San Mateo County Enacts “Living Wage” Ordinance

LivWage2Low-wage employees of contractors who provide services to San Mateo County will see their pay rise to $17 per hour, under the county’s new Living Wage Ordinance. The ordinance goes into effect January 1, 2017, when wages rise to $14 an hour, with a second hike to $15 an hour six months later; a third raise to $16 on July 1, 2018; before hitting $17 an hour on July 1, 2019.

While the Living Wage Ordinance covers all businesses that provide services to the county, Supervisor Carole Groom highlighted the work of nonprofit contractors in her remarks at the October 18th Board meeting.

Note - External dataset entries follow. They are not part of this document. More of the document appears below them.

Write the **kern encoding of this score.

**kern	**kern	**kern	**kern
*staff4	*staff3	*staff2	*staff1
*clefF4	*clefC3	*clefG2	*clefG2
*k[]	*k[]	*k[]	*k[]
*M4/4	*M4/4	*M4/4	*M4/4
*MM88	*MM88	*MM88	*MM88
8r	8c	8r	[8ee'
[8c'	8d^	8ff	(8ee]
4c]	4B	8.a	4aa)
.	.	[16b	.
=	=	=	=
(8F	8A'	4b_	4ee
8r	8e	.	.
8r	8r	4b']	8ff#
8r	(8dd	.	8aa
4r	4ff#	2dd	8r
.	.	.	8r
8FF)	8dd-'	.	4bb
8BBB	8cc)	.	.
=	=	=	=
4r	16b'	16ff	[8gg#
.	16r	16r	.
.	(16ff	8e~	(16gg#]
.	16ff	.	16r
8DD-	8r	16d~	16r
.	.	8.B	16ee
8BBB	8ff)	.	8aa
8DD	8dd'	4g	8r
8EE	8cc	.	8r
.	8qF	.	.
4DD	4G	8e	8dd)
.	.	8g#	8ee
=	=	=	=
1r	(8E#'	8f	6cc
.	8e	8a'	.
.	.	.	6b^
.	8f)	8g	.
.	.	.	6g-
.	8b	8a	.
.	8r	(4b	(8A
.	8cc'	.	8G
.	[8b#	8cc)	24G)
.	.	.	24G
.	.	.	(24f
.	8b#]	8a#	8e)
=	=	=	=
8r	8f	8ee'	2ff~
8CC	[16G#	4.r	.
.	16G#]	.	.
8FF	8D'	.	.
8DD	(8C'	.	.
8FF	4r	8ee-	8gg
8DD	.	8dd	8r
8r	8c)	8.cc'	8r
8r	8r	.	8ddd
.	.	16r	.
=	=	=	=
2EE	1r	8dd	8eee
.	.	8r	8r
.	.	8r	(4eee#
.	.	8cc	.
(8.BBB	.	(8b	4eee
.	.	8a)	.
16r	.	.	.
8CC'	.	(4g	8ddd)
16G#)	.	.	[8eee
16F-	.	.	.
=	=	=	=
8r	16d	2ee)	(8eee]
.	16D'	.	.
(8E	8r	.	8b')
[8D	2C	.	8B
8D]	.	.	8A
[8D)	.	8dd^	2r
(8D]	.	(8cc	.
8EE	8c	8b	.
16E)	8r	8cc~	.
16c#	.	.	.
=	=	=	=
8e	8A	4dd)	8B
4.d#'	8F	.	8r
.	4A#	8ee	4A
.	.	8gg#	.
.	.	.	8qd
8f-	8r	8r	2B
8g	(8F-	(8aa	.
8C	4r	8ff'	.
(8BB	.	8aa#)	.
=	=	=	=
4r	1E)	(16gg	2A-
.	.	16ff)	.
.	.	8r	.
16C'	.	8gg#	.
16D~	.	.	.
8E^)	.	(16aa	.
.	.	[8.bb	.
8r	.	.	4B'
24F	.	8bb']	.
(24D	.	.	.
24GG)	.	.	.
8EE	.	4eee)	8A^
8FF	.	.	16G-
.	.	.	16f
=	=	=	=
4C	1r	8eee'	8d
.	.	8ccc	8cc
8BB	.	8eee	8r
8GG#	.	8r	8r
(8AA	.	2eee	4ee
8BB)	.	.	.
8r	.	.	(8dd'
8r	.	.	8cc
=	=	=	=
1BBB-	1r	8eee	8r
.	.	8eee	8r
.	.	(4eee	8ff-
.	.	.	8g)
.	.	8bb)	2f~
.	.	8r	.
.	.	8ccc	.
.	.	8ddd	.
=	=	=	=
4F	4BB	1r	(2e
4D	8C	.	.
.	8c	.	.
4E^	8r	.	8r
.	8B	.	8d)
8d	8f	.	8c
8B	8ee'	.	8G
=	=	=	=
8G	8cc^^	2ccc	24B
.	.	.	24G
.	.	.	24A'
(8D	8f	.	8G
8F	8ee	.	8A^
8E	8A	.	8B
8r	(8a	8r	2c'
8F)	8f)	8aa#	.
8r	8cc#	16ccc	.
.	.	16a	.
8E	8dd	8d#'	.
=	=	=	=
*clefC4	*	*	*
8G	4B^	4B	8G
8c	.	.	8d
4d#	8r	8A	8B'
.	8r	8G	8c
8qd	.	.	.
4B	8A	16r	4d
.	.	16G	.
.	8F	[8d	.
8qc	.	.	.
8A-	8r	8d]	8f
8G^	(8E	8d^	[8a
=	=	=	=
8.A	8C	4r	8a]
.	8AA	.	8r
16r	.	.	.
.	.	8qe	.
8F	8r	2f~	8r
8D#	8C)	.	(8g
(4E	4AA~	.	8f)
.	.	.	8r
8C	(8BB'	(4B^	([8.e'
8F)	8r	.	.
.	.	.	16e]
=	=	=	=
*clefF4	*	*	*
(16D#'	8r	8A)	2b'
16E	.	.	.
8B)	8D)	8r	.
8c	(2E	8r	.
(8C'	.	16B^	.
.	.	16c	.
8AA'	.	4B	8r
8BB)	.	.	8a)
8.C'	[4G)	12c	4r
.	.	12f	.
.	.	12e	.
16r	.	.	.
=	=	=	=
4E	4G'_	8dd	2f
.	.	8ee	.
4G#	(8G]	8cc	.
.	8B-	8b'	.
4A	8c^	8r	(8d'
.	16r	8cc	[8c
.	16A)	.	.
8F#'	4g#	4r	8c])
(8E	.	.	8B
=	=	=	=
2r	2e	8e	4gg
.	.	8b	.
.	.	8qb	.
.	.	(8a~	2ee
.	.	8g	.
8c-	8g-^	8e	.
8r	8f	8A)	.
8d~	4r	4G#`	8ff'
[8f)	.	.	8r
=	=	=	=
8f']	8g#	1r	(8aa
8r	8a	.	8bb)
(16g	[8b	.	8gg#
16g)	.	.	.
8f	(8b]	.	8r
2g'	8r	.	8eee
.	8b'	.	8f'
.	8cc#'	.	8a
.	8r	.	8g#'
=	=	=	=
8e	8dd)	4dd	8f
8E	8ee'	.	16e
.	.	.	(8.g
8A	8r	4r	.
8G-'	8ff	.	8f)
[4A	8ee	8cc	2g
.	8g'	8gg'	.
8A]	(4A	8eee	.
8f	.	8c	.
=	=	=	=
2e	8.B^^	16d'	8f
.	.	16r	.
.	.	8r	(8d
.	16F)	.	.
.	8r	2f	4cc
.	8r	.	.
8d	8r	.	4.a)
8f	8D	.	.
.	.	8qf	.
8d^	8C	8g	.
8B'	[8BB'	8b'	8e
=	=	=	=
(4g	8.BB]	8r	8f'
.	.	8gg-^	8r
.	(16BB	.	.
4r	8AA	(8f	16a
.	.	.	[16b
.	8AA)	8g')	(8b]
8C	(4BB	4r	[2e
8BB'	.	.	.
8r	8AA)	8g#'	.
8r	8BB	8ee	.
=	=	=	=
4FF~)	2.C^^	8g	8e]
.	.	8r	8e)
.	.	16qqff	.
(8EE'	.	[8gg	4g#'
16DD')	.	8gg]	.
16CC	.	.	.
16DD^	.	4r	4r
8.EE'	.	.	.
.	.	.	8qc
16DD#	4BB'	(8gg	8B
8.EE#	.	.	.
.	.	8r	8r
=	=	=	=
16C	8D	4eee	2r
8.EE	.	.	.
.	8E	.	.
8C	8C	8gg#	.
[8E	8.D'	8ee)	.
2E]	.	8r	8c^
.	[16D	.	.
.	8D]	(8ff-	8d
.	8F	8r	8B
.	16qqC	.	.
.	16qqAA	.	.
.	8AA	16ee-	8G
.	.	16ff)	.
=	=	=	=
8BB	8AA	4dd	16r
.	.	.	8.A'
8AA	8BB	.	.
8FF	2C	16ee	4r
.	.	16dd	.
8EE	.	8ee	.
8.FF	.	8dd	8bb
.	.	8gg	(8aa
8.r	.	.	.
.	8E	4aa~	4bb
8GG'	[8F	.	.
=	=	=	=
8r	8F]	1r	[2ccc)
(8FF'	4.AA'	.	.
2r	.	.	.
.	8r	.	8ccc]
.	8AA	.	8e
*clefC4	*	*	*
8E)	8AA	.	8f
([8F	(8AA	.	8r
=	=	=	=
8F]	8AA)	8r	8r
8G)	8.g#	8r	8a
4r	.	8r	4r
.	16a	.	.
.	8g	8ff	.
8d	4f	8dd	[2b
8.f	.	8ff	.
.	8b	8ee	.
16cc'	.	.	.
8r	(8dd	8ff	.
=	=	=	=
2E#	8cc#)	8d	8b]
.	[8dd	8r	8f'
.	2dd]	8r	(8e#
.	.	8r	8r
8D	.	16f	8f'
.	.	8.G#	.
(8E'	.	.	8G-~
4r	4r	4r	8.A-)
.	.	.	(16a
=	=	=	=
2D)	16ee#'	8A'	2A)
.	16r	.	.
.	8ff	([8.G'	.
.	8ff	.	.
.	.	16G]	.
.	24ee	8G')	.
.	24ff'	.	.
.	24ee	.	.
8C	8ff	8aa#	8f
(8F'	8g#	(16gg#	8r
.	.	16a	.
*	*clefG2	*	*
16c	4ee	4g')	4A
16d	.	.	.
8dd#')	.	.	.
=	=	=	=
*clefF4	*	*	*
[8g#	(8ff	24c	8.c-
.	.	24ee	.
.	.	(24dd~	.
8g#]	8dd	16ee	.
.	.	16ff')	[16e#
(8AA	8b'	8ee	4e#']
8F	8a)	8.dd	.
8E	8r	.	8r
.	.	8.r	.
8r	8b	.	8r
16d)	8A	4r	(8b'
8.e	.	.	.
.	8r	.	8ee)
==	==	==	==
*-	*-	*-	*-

“We value the contribution of employees of our nonprofits who perform services to the county,” such as substance abuse counseling, mental health and health care services. Groom added, “These nonprofit agencies will have an easier time recruiting and retaining employees.”

The Raise the Wage Coalition, led by the San Mateo Labor Council and the SMC Union Community Alliance, pressed county supervisors for an ordinance to ensure that when the county contracts with an outside business for services that these taxpayer dollars were not creating poverty-level jobs. The coalition argued that a single adult living in San Mateo County would need to earn at least $17 an hour to cover just the basic costs of living — housing, food, transportation and health care.

The Board of Supervisors responded by establishing a committee, chaired by Supervisors Groom and Dave Pine, to study the issue. San Mateo Labor Council Director of Community Services Rayna Lehman and representatives of the county’s nonprofit contract agencies served on the committee, which met during the winter and spring of 2016.

With the adoption of the Living Wage Ordinance, Lehman said, “The county is working to address income inequality. We are excited to work in partnership with the county as it implements and enforces the new ordinance.”

The Raise the Wage Coalition will continue to monitor the implementation of the ordinance to ensure there are no unintended consequences. Specifically, if the county does not provide sufficient funding to its nonprofit contractors, these agencies might be forced to cut services or staff in order to finance the higher salaries.

The county will increase its contracts with nonprofit agencies by $4.2 million over the next two years to fund higher staff salaries.

While county staff incorporated a number of improvements in the final ordinance, based on comments from the wage coalition and its nonprofit agencies, in a letter to the Board of Supervisors, the coalition raised a number of concerns involving the ordinance’s implementation:

  • The County should fully fund the costs of the living wage to ensure the ordinance does not result in cuts in staff or services at nonprofit agencies;
  • Annual reviews of the ordinance’s effectiveness should include any investigations, audits, and enforcement actions taken to ensure compliance; and requests for exemptions and for budget enhancements; and
  • The County should conduct random payroll audits of its contractors to ensure compliance, rather than solely relying on employee complaints.